- Gilead said goodbye to Fred Waterford in a season five episode of “The Handmaid’s Tale.”
- Showrunner Bruce Miller told Insider that Fred’s funeral was inspired by John F. Kennedy’s in 1963.
- Images such as a riderless horse and a veiled widow walking alone were nods to that.
Fred Waterford was laid to rest in Gilead on “The Handmaid’s Tale” season five episode two, “Ballet”. In a joint interview with executive producer Warren Littlefield ahead of the premiere, showrunner Bruce Miller told Insider that he and his team were inspired by John F. Kennedy’s 1963 funeral for the elaborate scene.
Miller said they borrowed the idea of a public parade from Kennedy’s funeral procession. Kennedy’s widow Jaqueline Kennedy Onassis and Fred Waterford’s (Joseph Fiennes) widow Serena Joy Waterford (Yvonne Strahovski) also wore similar black outfits and veils. But the similarities go beyond the basics.
Miller confirmed that the riderless horse featured in the funeral scenes was a nod to the riderless horse that became an iconic part of Kennedy’s funeral procession. The horse in the former president’s funeral, named Black Jack, carried a saber and reversed boots in the stirrups of his empty saddle — symbols of a “fallen warrior,” according to the John F. Kennedy Presidential Library and Museum.

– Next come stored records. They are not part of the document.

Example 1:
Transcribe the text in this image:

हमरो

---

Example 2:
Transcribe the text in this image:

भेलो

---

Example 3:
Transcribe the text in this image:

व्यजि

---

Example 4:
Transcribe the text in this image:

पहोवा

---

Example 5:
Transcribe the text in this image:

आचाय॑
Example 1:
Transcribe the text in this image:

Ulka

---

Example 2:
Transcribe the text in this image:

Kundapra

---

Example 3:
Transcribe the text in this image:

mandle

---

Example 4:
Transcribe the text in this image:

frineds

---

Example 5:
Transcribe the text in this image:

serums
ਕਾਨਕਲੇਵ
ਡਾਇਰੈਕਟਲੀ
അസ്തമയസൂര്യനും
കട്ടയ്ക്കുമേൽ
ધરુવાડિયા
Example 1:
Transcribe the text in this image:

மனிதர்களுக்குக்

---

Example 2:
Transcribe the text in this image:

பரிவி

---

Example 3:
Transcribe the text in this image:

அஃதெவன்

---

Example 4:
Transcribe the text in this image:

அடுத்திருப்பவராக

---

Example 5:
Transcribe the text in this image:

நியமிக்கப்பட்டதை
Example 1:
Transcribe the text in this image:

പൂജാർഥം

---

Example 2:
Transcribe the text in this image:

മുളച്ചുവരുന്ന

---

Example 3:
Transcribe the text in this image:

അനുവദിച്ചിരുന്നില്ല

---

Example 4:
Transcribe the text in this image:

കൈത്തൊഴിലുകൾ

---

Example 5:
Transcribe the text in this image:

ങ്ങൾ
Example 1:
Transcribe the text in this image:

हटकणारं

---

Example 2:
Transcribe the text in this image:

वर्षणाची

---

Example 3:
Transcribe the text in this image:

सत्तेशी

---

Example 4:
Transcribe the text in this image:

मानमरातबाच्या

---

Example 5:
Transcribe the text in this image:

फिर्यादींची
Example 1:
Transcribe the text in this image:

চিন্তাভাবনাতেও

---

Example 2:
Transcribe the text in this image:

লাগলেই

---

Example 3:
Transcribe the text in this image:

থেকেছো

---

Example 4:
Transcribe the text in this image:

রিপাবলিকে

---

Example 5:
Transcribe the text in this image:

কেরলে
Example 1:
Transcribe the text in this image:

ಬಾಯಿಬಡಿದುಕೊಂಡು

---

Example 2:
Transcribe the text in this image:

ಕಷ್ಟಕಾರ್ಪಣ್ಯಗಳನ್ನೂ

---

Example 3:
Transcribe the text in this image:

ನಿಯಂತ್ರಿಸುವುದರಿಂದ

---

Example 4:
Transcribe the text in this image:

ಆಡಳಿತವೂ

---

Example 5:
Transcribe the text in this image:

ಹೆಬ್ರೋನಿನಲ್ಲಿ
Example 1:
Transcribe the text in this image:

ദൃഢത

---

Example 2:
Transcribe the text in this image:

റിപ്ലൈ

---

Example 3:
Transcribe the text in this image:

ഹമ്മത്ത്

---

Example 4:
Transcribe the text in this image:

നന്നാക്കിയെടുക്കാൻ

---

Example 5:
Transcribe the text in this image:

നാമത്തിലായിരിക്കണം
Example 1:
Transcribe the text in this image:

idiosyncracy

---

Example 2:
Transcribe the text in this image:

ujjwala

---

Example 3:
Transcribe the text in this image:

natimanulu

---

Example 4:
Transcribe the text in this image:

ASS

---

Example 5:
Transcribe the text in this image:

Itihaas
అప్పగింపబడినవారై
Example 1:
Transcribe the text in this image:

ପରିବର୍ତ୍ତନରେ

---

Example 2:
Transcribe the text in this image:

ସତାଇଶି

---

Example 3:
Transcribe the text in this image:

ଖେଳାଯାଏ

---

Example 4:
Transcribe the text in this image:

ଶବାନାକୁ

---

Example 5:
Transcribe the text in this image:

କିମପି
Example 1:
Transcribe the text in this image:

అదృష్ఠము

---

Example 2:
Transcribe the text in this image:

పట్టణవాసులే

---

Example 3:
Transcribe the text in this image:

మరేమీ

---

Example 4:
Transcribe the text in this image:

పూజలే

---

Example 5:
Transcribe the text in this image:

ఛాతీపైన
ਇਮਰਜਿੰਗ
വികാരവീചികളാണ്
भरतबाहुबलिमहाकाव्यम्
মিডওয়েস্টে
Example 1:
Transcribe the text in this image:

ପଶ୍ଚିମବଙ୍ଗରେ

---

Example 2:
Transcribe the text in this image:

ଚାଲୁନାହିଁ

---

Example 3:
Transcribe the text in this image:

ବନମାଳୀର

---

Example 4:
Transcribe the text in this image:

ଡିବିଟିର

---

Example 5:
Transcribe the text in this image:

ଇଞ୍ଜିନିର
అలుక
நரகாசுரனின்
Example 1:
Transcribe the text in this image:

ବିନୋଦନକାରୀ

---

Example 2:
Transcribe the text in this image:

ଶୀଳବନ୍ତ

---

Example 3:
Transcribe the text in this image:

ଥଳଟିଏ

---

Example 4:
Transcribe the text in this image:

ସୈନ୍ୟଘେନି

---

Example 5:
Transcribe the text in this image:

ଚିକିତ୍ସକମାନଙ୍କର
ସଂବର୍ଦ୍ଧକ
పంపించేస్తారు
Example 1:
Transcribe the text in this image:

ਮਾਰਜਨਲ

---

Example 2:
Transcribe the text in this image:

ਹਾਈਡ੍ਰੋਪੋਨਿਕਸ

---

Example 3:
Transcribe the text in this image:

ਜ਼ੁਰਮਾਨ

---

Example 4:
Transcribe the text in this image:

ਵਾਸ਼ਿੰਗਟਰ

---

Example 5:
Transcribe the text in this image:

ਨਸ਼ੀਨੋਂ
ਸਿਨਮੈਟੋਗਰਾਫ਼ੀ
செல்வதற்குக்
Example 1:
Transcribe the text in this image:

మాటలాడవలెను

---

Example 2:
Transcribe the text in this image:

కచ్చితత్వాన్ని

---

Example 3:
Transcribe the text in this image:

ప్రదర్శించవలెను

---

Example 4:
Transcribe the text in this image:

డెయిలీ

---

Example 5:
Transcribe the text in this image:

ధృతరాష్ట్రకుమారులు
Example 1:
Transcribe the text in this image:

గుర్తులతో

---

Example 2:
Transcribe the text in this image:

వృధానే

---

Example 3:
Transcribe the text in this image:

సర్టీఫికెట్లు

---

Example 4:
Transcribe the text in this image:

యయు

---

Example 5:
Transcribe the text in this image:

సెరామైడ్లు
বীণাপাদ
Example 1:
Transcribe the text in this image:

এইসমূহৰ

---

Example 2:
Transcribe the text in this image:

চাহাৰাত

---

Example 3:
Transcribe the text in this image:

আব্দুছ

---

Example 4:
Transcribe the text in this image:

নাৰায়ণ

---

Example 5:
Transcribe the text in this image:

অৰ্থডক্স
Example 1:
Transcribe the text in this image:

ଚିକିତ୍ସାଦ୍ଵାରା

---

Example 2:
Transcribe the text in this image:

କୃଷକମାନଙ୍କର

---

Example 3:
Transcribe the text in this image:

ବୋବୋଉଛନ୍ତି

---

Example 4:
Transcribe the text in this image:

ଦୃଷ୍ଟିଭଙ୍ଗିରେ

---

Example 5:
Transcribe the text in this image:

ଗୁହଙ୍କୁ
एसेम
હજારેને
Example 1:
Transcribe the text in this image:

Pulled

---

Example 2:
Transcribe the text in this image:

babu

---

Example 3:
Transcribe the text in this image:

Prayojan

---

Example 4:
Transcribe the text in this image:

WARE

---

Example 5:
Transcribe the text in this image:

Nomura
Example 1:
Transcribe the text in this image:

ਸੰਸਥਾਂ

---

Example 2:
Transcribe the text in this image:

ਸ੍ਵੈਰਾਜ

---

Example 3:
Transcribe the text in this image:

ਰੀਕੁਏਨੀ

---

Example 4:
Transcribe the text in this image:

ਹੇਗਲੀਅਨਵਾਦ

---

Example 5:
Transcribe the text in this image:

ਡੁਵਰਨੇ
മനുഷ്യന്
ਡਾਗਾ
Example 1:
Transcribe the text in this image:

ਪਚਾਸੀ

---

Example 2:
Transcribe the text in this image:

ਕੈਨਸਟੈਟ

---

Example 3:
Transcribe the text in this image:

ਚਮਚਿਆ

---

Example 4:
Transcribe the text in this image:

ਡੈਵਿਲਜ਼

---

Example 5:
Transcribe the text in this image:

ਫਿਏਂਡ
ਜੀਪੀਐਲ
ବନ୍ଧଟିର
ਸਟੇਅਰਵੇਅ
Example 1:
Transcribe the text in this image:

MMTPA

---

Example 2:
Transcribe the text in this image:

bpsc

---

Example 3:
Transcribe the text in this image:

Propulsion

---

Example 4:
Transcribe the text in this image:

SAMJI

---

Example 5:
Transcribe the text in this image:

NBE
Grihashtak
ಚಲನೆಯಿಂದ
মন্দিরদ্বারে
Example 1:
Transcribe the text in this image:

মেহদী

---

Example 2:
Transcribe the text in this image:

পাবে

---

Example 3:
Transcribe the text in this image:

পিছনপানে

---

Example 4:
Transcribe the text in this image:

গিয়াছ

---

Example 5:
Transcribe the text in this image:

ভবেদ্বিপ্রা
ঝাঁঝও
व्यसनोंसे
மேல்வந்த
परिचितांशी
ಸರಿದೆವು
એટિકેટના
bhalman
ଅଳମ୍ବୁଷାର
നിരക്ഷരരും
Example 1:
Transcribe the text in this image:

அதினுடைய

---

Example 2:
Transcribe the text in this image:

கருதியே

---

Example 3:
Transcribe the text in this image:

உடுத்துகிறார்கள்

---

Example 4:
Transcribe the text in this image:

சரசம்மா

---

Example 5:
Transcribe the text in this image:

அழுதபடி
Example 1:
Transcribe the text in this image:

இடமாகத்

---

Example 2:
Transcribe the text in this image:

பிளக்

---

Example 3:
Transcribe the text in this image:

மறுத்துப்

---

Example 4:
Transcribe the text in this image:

“I also loved the fact that for the most part the first lady went alone. Not with anyone,” Miller said, referring to Onassis. “No one is escorting her. And it made it feel so bare and raw that she was just this sad woman out there on her own, not being comforted by anyone.”
In footage from Kennedy’s funeral arrangements, Onassis actually often walked alone or held her children’s hands. Similarly, on “The Handmaid’s Tale,” Serena Joy walked alone with her child, even though she was pregnant, so she had no hands to hold.
Littlefield also pointed to similarities in the weather that November day in Washington DC and in Gilead when Serena Joy returned from Canada to lay her husband to rest.
The executive producer said that on the day of shooting, “the world was cold and gray.” They enhanced that effect and the snow showers in the scenes, but the mood is reminiscent of the rain on the day when the United States said goodbye to its president.
The episode’s title, “Ballet”, refers to the fact that June (Elisabeth Moss) was on a date with Luke (OT Fagbenle) at the ballet when Gilead honors Fred. Miller said that he and Moss, who directed the episode, didn’t necessarily purposefully plan to juxtapose the funeral with a ballet — they just thought about where June and Serena would naturally be on their travels.
June didn’t expect to come out of the ballet and see Serena mocking her on a national stage by accepting flowers from June’s daughter Hannah (Jordana Blake).
Miller told Insider that he doesn’t write the relationship between Serena and June “in stone” because in the Margaret Atwood book that inspired the series, their relationship is never what the reader might expect.
“Let the characters talk a little bit before you start telling them what to do,” he said, noting that he writes “backup” scripts and lets the actors guide his next move.
New episodes of “The Handmaid’s Tale” are released on Wednesdays.